A total of 96 people, including 67 women, have sought medical treatment for suspected exposure to chemical bombs at Svay Rieng Provincial Hospital, local health officials said yesterday.
Svay Rieng Health Department director Ke Ratha said most of the villagers had skin and respiratory complaints.
Deputy district governor Sour Mol said about 90 percent of the patients have now returned home after getting treatment and medicine from the hospital.
“Some of the patients had been exposed to chemical bombs for a long time,” he said, adding they had different symptoms such as respiratory problems, skin allergies, ulcers and birth defects.
“They have been sick for a long time, but never reported it to us until the health check campaign.”
Villagers in Svay Rieng’s Korki commune, where a number of chemical bombs were recently found, were told earlier this month they would be eligible for free health checks and treatment at public hospitals.
Also yesterday, authorities said a total of 16 chemical bombs had now been confirmed in Korki and Ampil communes at 12 chemical bomb sites, excluding one that has already been cleared in Korki pagoda and school.
Heng Ratana, director-general of the Cambodian Mine Action Centre, said there are several variants of CS substances used in the type of tear gas bombs dropped on Cambodia – some that dissolve in air and water and others that do not.
He said tests on residue samples indicate the type of chemical in the bombs discovered so far show it is the more harmful variant, CS-2, which does not dissolve in air or water.
“We are extremely concerned about the safety of people living in the area where the bombs were dropped,” he said.
Mr Ratana said he has already submitted a request to the United States for assistance to dispose of the chemical bombs, which were dropped during the Vietnam War more than 40 years ago.

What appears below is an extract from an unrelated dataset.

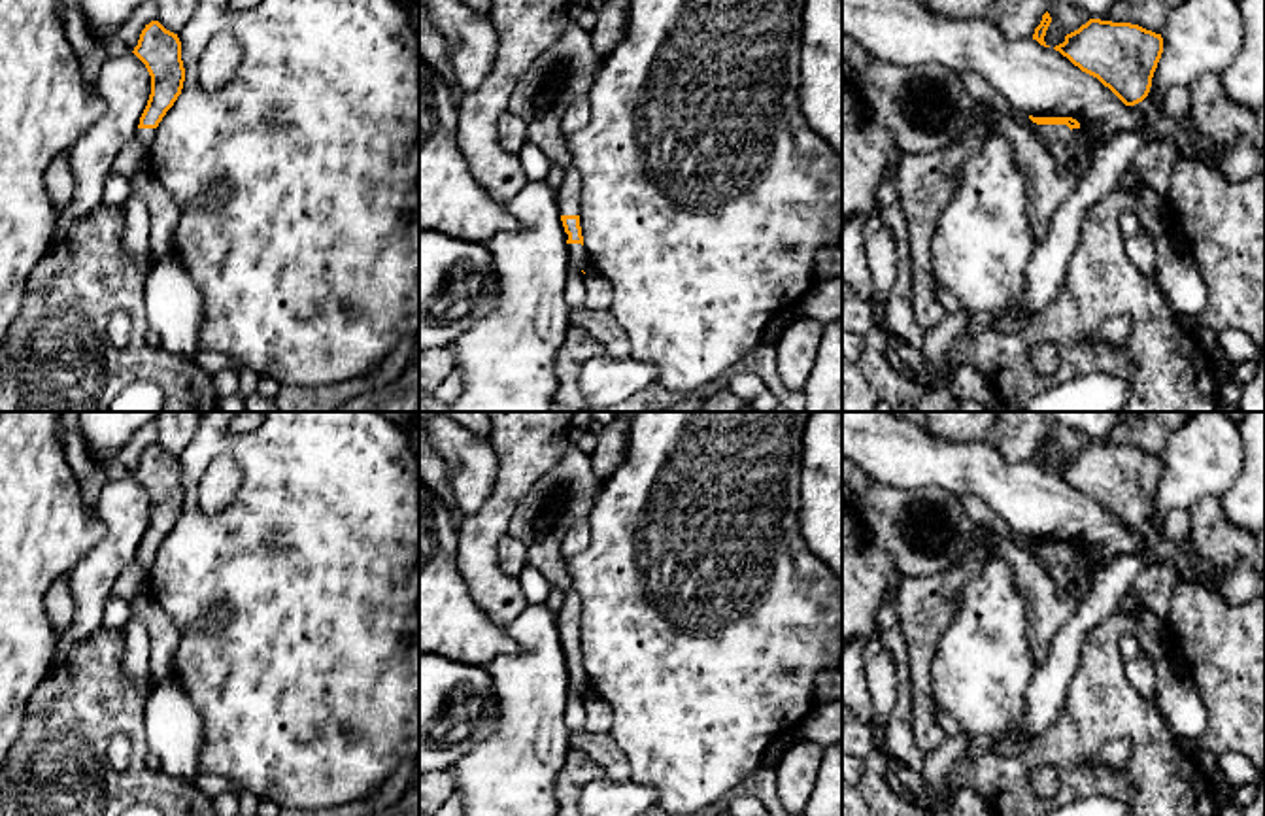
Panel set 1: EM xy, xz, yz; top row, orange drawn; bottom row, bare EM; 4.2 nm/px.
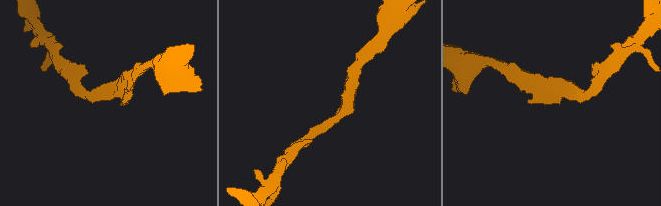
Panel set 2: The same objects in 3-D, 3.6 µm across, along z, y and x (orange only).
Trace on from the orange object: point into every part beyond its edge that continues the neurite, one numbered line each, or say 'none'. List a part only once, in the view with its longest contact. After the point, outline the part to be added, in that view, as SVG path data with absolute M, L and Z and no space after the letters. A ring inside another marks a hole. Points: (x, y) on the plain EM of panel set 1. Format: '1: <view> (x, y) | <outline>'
1: yz (1046, 558) | M1033 546L1033 559L1042 569L1050 569L1057 563L1063 563L1063 565L1074 565L1086 572L1093 570L1093 563L1082 552L1071 553L1067 548L1037 548L1037 546Z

“I have already sent data, reports and pictures to them, and we are awaiting their response to our request,” he said.
Speaking at Phnom Penh International Airport as he returned from the Asean Defence Ministers’ Meeting in the Philippines yesterday, Defence Minister General Tea Banh said he had met with US Secretary of Defence Jim Mattis and discussed how chemical weapons were still affecting the lives of villagers.

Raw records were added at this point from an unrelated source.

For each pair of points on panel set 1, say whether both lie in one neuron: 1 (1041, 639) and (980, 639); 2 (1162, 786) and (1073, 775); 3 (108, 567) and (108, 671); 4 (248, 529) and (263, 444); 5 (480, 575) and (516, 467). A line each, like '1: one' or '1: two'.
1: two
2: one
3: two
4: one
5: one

“We shook hands and he told me that there would be no problem and he would think about the matter,” Gen Banh said, adding that he would continue to monitor the issue.
On Wednesday, CMAC signed an agreement with Norwegian People’s Aid to extend by two months a US-funded project to clear unexploded ordnances such as clusters munitions.
An extra $320,000 means the work will continue into November and December. The project has already run for three years at a cost of about $2.1 million per year.